== About this task ==
When you reach the line containing "left wrist: (145, 231)" in the records below, start copying exactly, and stop once you have copied the line containing "right wrist: (2, 231)".

Data entries:
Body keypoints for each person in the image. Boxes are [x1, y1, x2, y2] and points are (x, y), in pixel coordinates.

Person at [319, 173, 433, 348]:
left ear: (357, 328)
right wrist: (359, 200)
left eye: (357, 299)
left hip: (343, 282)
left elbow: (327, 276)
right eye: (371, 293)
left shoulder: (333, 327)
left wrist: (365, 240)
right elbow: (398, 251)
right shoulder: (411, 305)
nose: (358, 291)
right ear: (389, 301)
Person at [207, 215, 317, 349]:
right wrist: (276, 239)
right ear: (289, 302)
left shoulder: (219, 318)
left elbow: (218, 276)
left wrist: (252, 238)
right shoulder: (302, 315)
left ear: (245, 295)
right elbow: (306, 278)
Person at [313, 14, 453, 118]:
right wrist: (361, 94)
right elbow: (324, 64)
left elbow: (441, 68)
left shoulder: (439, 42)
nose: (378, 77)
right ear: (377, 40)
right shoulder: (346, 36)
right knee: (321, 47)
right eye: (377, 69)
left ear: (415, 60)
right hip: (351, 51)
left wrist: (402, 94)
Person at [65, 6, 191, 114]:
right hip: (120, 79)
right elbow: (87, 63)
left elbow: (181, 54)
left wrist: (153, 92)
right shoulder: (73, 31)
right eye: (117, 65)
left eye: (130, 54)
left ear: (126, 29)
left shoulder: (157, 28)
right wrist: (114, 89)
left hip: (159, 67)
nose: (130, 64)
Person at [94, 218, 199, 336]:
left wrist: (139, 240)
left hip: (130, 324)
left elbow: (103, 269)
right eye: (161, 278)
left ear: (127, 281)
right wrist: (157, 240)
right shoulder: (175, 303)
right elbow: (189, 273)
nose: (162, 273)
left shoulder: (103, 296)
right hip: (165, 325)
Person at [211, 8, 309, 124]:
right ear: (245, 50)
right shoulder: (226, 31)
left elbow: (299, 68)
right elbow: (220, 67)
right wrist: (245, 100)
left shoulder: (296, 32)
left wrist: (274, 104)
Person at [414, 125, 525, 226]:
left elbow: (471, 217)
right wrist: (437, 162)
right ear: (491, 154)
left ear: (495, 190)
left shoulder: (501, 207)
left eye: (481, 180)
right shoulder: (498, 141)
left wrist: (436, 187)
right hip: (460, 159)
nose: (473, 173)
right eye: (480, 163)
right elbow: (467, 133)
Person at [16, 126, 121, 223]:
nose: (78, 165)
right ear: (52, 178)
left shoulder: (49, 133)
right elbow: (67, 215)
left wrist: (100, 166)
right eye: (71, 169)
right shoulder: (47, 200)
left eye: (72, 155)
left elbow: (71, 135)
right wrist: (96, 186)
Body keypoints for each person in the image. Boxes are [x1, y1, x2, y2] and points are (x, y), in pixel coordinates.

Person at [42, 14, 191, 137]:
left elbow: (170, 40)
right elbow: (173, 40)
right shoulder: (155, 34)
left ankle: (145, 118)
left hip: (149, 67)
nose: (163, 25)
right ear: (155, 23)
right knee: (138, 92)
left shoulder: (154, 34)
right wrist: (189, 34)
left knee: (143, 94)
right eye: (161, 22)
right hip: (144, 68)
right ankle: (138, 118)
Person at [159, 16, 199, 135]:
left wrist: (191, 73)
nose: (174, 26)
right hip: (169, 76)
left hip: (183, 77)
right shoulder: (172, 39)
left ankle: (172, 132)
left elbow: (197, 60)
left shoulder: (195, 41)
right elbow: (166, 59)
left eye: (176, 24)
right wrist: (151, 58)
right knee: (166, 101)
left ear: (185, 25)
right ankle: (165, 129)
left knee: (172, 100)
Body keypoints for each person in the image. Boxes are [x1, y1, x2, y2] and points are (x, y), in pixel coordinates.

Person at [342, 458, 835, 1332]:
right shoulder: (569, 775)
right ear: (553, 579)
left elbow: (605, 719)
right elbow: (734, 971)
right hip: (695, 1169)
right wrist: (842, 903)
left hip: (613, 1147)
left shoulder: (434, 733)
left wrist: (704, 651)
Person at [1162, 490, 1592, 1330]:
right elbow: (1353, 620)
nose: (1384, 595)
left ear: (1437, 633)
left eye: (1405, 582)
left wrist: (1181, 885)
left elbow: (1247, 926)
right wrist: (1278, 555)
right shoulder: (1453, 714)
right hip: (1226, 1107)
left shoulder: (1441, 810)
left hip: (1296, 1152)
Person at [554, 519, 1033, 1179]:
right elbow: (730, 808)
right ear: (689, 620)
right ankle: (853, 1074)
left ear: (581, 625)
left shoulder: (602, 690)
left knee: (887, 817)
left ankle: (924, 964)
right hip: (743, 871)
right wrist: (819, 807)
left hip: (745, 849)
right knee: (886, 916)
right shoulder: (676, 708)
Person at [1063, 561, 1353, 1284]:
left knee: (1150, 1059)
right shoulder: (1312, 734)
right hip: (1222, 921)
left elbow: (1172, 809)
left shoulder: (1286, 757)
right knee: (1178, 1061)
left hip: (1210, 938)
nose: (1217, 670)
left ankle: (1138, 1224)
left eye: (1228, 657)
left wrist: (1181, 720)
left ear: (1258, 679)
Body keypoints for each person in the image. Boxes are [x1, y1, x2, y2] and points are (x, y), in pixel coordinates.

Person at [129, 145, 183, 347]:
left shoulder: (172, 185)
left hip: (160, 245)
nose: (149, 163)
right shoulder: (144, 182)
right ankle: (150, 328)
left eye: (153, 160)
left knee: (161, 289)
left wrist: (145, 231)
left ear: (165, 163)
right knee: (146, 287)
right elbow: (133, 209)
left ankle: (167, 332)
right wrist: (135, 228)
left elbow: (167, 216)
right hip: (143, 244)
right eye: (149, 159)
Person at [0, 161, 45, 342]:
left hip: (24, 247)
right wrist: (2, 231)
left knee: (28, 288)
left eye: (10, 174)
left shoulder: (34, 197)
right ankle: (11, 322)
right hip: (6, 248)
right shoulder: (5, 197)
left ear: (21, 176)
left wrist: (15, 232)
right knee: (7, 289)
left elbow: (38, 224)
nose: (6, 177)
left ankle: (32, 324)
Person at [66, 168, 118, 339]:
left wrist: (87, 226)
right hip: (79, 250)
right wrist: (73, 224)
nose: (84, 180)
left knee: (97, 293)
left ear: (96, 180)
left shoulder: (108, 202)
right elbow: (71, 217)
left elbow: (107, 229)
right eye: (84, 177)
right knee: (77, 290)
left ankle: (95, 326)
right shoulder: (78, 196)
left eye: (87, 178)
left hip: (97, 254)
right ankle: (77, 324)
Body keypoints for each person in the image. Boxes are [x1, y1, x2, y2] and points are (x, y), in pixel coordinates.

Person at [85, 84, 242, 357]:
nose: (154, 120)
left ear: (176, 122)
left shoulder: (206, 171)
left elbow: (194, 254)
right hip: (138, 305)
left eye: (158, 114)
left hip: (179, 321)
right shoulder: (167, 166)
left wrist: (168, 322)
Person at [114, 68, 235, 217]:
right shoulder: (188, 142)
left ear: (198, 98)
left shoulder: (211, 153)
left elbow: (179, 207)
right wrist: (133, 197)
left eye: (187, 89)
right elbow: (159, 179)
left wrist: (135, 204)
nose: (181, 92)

== Final answer ==
left wrist: (145, 231)
left ear: (165, 163)
right knee: (146, 287)
right elbow: (133, 209)
left ankle: (167, 332)
right wrist: (135, 228)
left elbow: (167, 216)
right hip: (143, 244)
right eye: (149, 159)
Person at [0, 161, 45, 342]:
left hip: (24, 247)
right wrist: (2, 231)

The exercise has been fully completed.